Aşırı tüylenme tanımının objektif bir kriteri olmadığını belirten Kadın Hastalıkları ve Doğum Uzmanı Op. Dr. Abdulaziz Akkaya, ırklara, coğrafik bölgeye, ailesel yapıya göre tüy yoğunluğunun ve renginin farklılıklar gösterebildiğini söyledi.

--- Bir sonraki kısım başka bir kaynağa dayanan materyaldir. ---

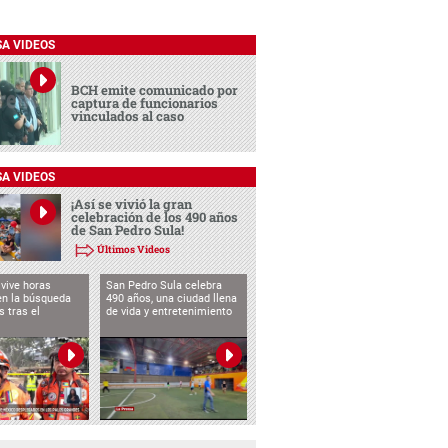
SA VIDEOS
BCH emite comunicado por
captura de funcionarios
vinculados al caso
SA VIDEOS
¡Así se vivió la gran
celebración de los 490 años
de San Pedro Sula!
Últimos Videos
vive horas
San Pedro Sula celebra
en la búsqueda
490 años, una ciudad llena
s tras el
de vida y entretenimiento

Bacaklar ve kollarda tüylerin varlığının bir dereceye kadar kabul edilebilirken, özellikle karın ve yüz bölgesinde artan tüylenme rahatsız edici olabildiğini söyleyen Op. Dr. Abdulaziz Akkaya , “Tüylenmenin hormonal faktörlere bağlı olup olmadığını araştırmak için hipofiz bezi, yumurtalık, tiroid bezi, böbreküstü bezi hormon düzeyleri incelenir. Bunlarda olan artışlar bu bezlerin normalden fazla büyümesi veya tümörlerine bağlı olabilir.” dedi.
Tanıya göre tedavi
Aşırı tüylenme de tanıyı kesinleştirmek için ultrasonografi, MR, Tomografi gibi yöntemlerden yararlanmak gerekebileceğini hatırlatan Op. Dr. Abdulaziz Akkaya, tanı kesinleştikten sonra ilgili uzman doktoru tarafından ilgili organda mevcut olan patolojiye uygun ilaç tedavisi veya cerrahi girişimde bulunulacağını kaydetti.
Polikistik Over Sendromu
Yumurtalıkları ilgilendiren ve en sık rastlanan nedenlerden birinin Polikistik Over Sendromu olduğunu vurgulayan Op.Dr.Akkaya, Polikistik over sendromunda medikal tedavinin ön planda olduğunu cerrahi müdahalenin ancak ilaç tedavisine yanıt alınamayan durumlarda seçilebileceğinin altınını çizdi.
Normal olabilir
Aşırı tüylenme rahatsızlıklarında herhangi bir hormonal bozukluk saptanamadığında ise epilasyon ve benzeri estetik çözümler uygulanabileceğini söyleyen Antalya Kadın Hastalıkları ve Doğum Uzmanı Op. Dr. Abdulaziz Akkaya, “Genetik özelliklere bağlı olarak bazı kadınlarda bu bölgelerde de ince ve hatta bazen daha kalın ve koyu renkli kıllar olabilmekte ve bu durumlarda kadınlar muhtemel bir hormonal bozukluk endişesiyle doktora başvurabilmektedirler. Bu tür durumlarda yapılan hormonal incelemeler çoğu durumda normal sonuçlanmakta ve epilasyon ile kıl köklerinin alınması dışında kalan tedavi yöntemleri sonuç vermemektedir.” şeklinde konuştu.